Exercise data:
---*---

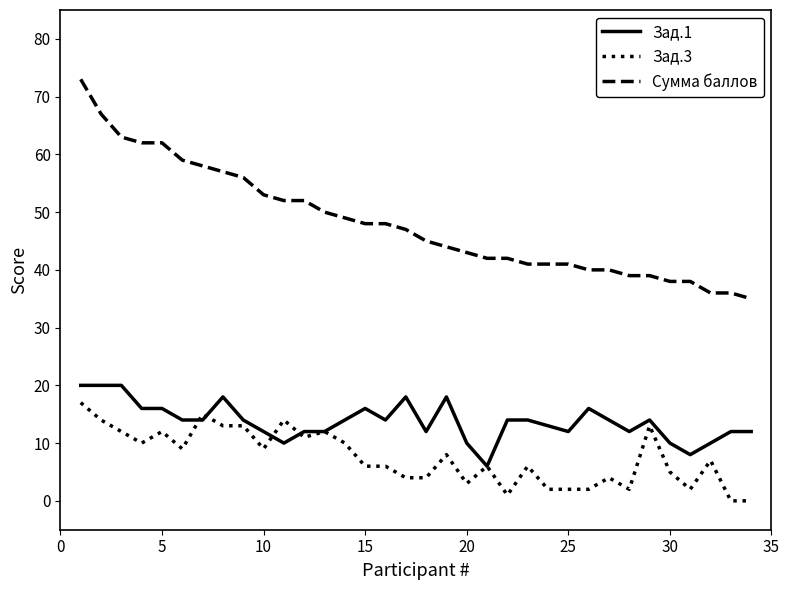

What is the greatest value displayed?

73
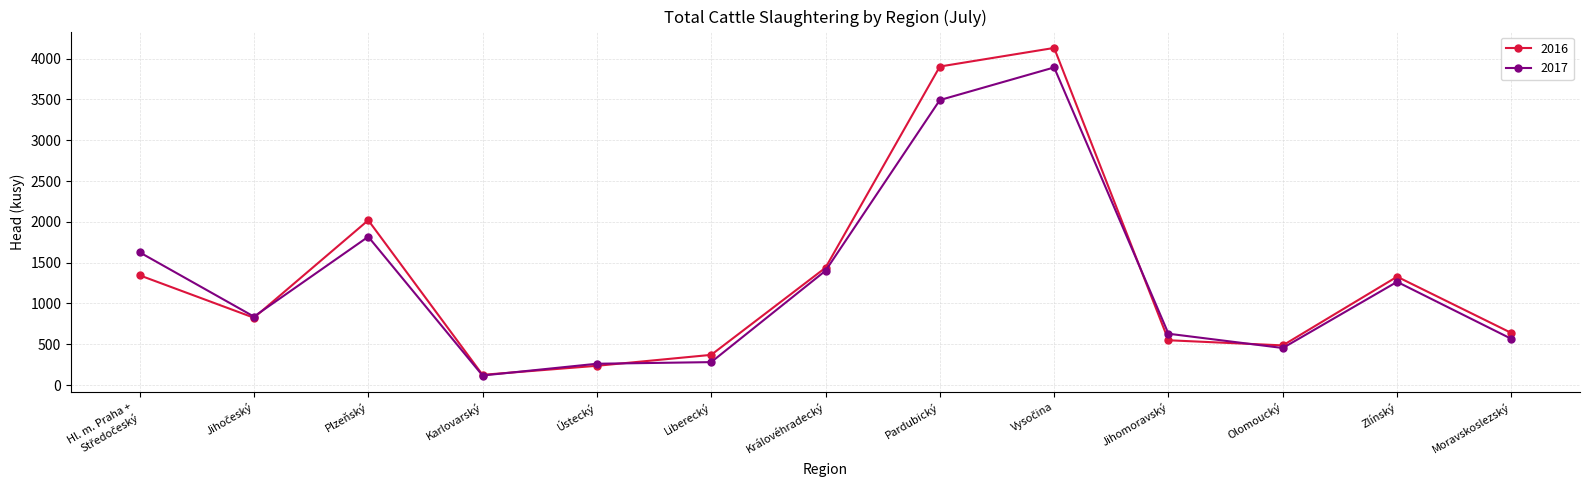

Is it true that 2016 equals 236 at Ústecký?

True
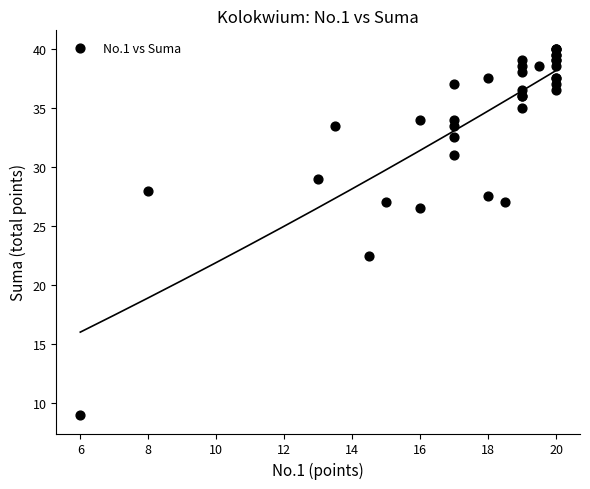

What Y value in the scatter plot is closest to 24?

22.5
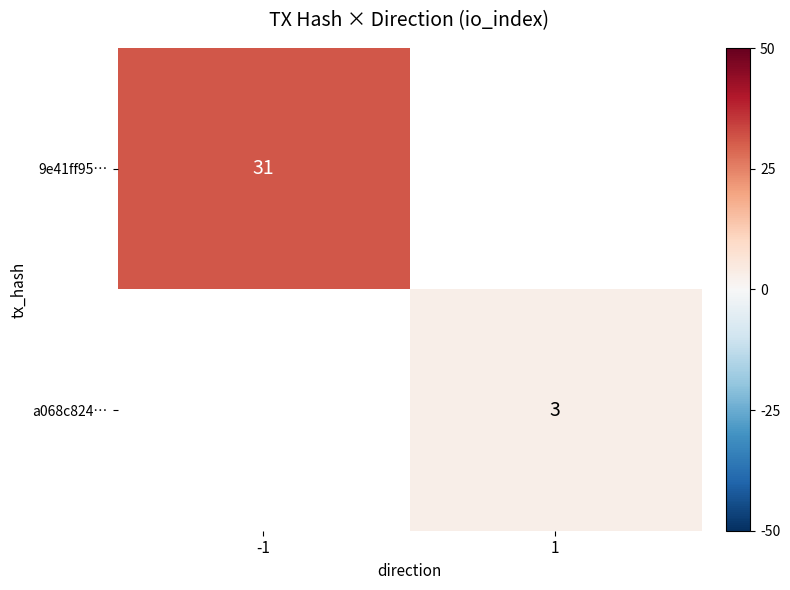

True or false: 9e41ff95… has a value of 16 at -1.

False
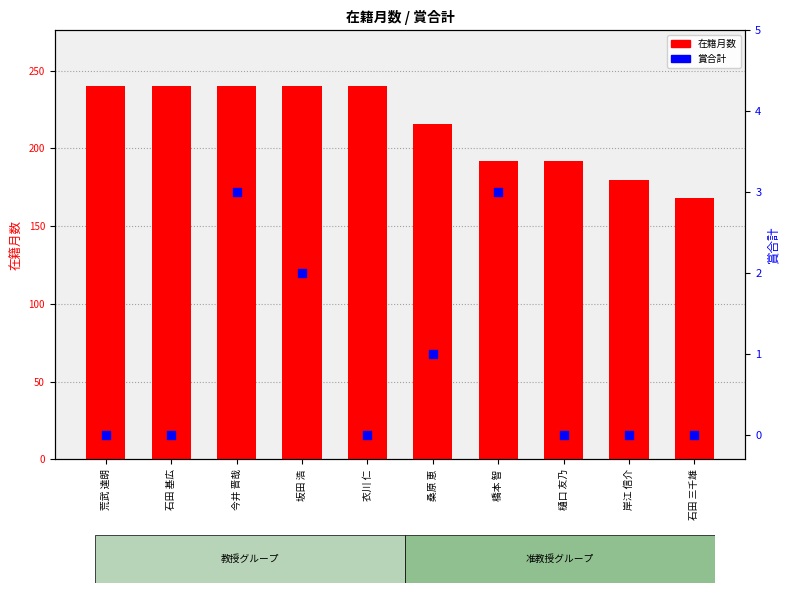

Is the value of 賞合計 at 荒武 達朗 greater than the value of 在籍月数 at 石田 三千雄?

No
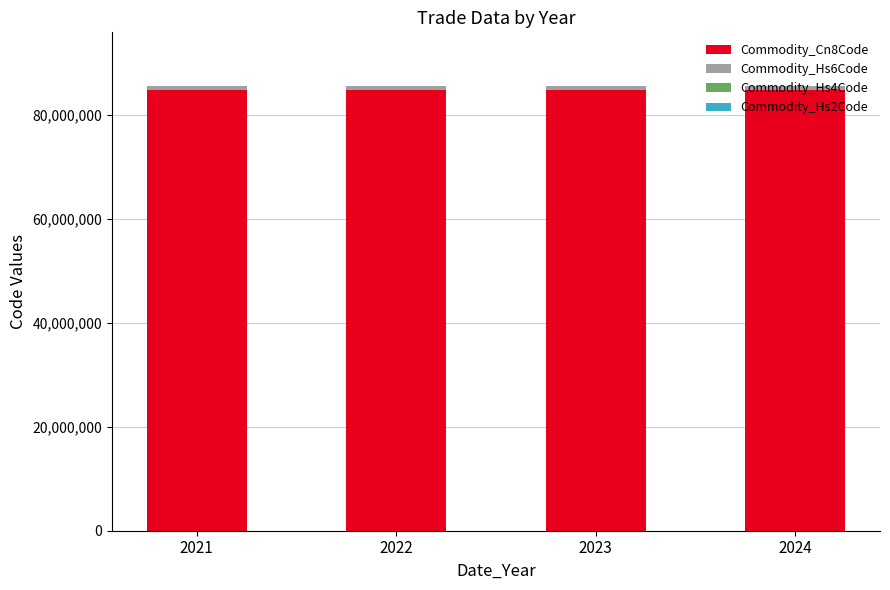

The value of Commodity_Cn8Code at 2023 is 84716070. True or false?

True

---*---

Work to be completed: Which lines of the records contain the string "What"? Return each of those lines in full.

Task result:
What is the greatest value displayed?
What Y value in the scatter plot is closest to 24?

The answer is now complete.